AB ülkelerinde, Türkiye'nin 2007 ve 2008'den bu yana reformlar konusunda yavaşlama olduğu yönünde bir düşünce olduğunu vurgulayan Lagendijk, şöyle konuştu:
"Her nedense hükümet artık reform sürecinde istekli görünmüyor. Soru, şimdi Türkiye'nin AB'nin bu yolda ilerlemeyi isteyip istemediğidir. Belki hükümet bu konuda çok fazla mutlu değil. Eğer geriye dönüp bakarsak 2002 zamanlarına, reform şekillerine baktığımız zaman Türkiye, 2002'den bu yana çok derin reformlardan geçti. Örneğin ordunun siyasetteki rolünün azaltılması. Bu, AB için önemli bir konuydu. Bence bu çok büyük başarıya ulaştı."
Türkiye'nin AB sürecindeki adımlarının yavaşlamasında AB üyesi ülkelerde yaşanan finansal krizin de etkili olduğunu belirten Lagendijk, sözlerini şöyle sürdürdü:
"Türkiye'nin ekonomisi çok daha iyi olmaya devam edecek gibi görünüyor ancak Avrupa'da, Almanya istisnası dışında ekonomilerin iyi ilerlemediği gözlenmekte. Bunlar anlaşılabilir durumlar. Mesela Belçikalılar, Fransızların kendi ülkelerindeki problemlerle boğuşurken Türkiye sorusunu düşünmeleri çok olası gözükmüyor. En azından şu anda AB'yi coğrafi olarak geliştirmek ekonomik açıdan popüler değil. Önümüzdeki sene AB'yi genişletme düşünceleri yeniden gündeme gelebilir. Tabi ki ilk başta bu düşüncelerin ortaya çıkabilmesi için ekonomik krizin çözülmüş olması gerekir ki siyasi konular ön plana çıkarılabilsin."
-Demokratikleşme paketi
Lagendijk, AB'de Türkiye'deki siyasi reformlar adına bir huzursuzluk olduğunu da belirtti.

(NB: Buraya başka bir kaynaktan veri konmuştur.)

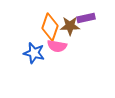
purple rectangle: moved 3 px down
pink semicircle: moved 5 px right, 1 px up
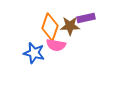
pink semicircle: moved 1 px left, 1 px up
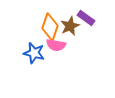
purple rectangle: rotated 48 degrees clockwise
brown star: rotated 24 degrees counterclockwise
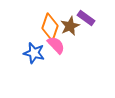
pink semicircle: rotated 144 degrees counterclockwise
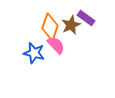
brown star: moved 1 px right, 1 px up
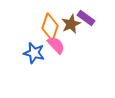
brown star: moved 1 px up
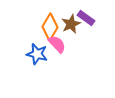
orange diamond: rotated 12 degrees clockwise
pink semicircle: moved 1 px right, 1 px up
blue star: moved 3 px right, 1 px down
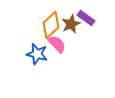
orange diamond: moved 1 px right, 2 px up; rotated 16 degrees clockwise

"AK Parti hükümetinin son dönemde iştahını yitirdiğini söyleyebiliriz" diyen Lagendijk, şöyle konuştu:
"Güçlü olduklarını biliyorlar. Önümüzdeki seçimi de kazanacaklarını bildikleri için 'Neden bu kadar zorlayalım ki' diyorlar. İki gün önce uzun zamandan beri ilk defa Türkiye yeniden bir reform paketi sundu. Türkiye'de ve Brüksel'de çok olumlu karşılandı bu gelişmeler. Özellikle Kürt sorunu, başörtüsü konusunda çok olumlu adımlar atıldığını söylemek mümkün. Kürtlerin bütün talepleri yerine getirilmiyor ama bu alandaki çalışmalar sürdürülüyor. Bazı konular hakkında hayal kırıklığı var. Örneğin Alevi meselesi. Alevilerin isteklerini yerine getirip getirmeme konusunda huzursuzluk söz konusu. Aleviler, demokratikleşme sürecinden ayrı tutuldu, ayrı bir paket hazırlanması gündemde."
Lagendijk, demokratikleşme paketi ile herkesin dinini istediği gibi yaşamasının hedeflendiğini ancak alınan kararların yetersiz kaldığını savundu. Türkiye'deki insanların çoğunun hükümete tam olarak güvenmediğini öne süren Lagendijk, "Bir güven eksikliği mevcut. 2006, 2007 ve 2008'de çok enerjik bir hükümet varken sanki daha yavaşlamış bir hükümet sözkonusu. Hükümet içten bir paket hazırladığı zaman insanları dürüst olduğuna inandırabilir" diye konuştu.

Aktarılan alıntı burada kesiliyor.